[EXCERPT PROVIDED — start]

SkinMap: Weighted Full-Body Skin Segmentation for Robust Remote Photoplethysmography

TL;DR

This work tackles the challenge of robust, non-contact heart-rate estimation via rPPG in unconstrained settings. It introduces SkinMap, a DeepLabV3-based full-body skin segmentation framework that outputs both a dense skin mask and a pixel-wise weight map to prioritize high-signal regions, integrated into an unsupervised rPPG pipeline. A new SYNC-rPPG dataset is presented to benchmark performance under realistic conditions. Empirical results show SkinMap improves HR estimation in dynamic scenarios (head rotation, talking) and generalizes across skin tones, while achieving real-time processing, underscoring its potential for reliable remote health monitoring and emotion analysis. Future work aims to reduce model size for mobile deployment without sacrificing accuracy.

Abstract

Remote photoplethysmography (rPPG) is an innovative method for monitoring heart rate and vital signs by using a simple camera to record a person, as long as any part of their skin is visible. This low-cost, contactless approach helps in remote patient monitoring, emotion analysis, smart vehicle utilization, and more. Over the years, various techniques have been proposed to improve the accuracy of this technology, especially given its sensitivity to lighting and movement. In the unsupervised pipeline, it is necessary to first select skin regions from the video to extract the rPPG signal from the skin color changes. We introduce a novel skin segmentation technique that prioritizes skin regions to enhance the quality of the extracted signal. It can detect areas of skin all over the body, making it more resistant to movement, while removing areas such as the mouth, eyes, and hair that may cause interference. Our model is evaluated on publicly available datasets, and we also present a new dataset, called SYNC-rPPG, to better represent real-world conditions. The results indicate that our model demonstrates a prior ability to capture heartbeats in challenging conditions, such as talking and head rotation, and maintain the mean absolute error (MAE) between predicted and actual heart rates, while other methods fail to do so. In addition, we demonstrate high accuracy in detecting a diverse range of skin tones, making this technique a promising option for real-world applications.

[EXCERPT PROVIDED — finish]
[EXCERPTED RECORDS — start]

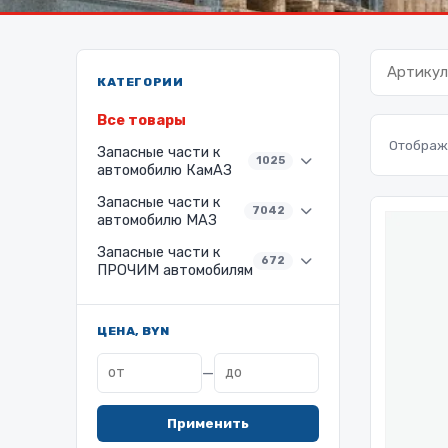
КАТЕГОРИИ
Все товары
Отображе
Запасные части к
1025
автомобилю КамАЗ
Запасные части к
7042
автомобилю МАЗ
Запасные части к
672
ПРОЧИМ автомобилям
ЦЕНА, BYN
—
Применить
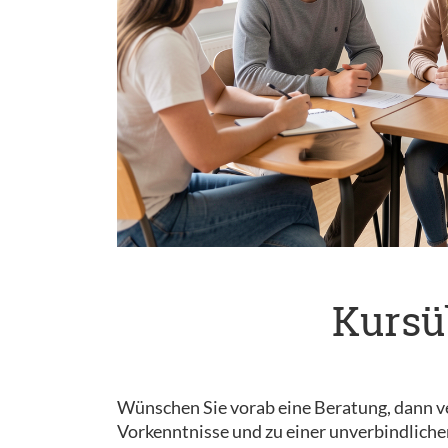
Kursü
Wünschen Sie vorab eine Beratung, dann ve
Vorkenntnisse und zu einer unverbindliche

[EXCERPTED RECORDS — finish]

### EXPLORE THE MATERIAL
[1] From the SkinMap article, reproduce the passage that begins with the words "This work tackles" and ends with "without sacrificing accuracy.".
[2] Write the next part of the SkinMap article, starting after its final sentence.
These lines have no connection to the SkinMap article.

### ANSWERS TO EACH TASK
[1]
This work tackles the challenge of robust, non-contact heart-rate estimation via rPPG in unconstrained settings. It introduces SkinMap, a DeepLabV3-based full-body skin segmentation framework that outputs both a dense skin mask and a pixel-wise weight map to prioritize high-signal regions, integrated into an unsupervised rPPG pipeline. A new SYNC-rPPG dataset is presented to benchmark performance under realistic conditions. Empirical results show SkinMap improves HR estimation in dynamic scenarios (head rotation, talking) and generalizes across skin tones, while achieving real-time processing, underscoring its potential for reliable remote health monitoring and emotion analysis. Future work aims to reduce model size for mobile deployment without sacrificing accuracy.

[2]
Figures (7)

• Figure 1: Unsupervised pipeline for heart rate estimation from video. (a) Data acquisition. (b) Video dataset collection synchronized with PPG signals. (c) Skin segmentation or ROIs selection process. (d) RGB signal extraction by averaging skin pixels. (e) rPPG signal extraction methods are applied to the RGB signal. (f) Comparison of the extracted rPPG signal with the reference PPG pulse. (g) Heart rate estimation. (h) Heart rate analysis over time. (i) Evaluation of our estimation using statistical metrics.
• Figure 2: Illustration of our dataset and segmentation results. (a) Frame samples from the rotation task of our dataset. (b) Segmentation results using Face Landmark Detection, where white areas indicate detected ROIs. In some frames, the Landmarker failed to detect a face. (c) Segmentation results using the Multi-Class Selfie Segmentation, where white areas represent detected skin regions. (d) Heat-map visualization of the output of our segmentation model.
• Figure 3: Model output on a random sample from the COCO cocodataset dataset, showcasing its reliability in real-world applications.
• Figure 4: Evaluating skin segmentation by skin tone. Top left: accuracy (Weight Error within 0.12). Top right: F1 score (Overall Skin Area). Bottom left: standard deviation (AE with GT). Bottom right: IoU (Overall Skin Area)
• Figure 5: Extracted signals using models, up: Face Landmark Detection, middle: Multi-Class Selfie Segmentation, down: SkinMap.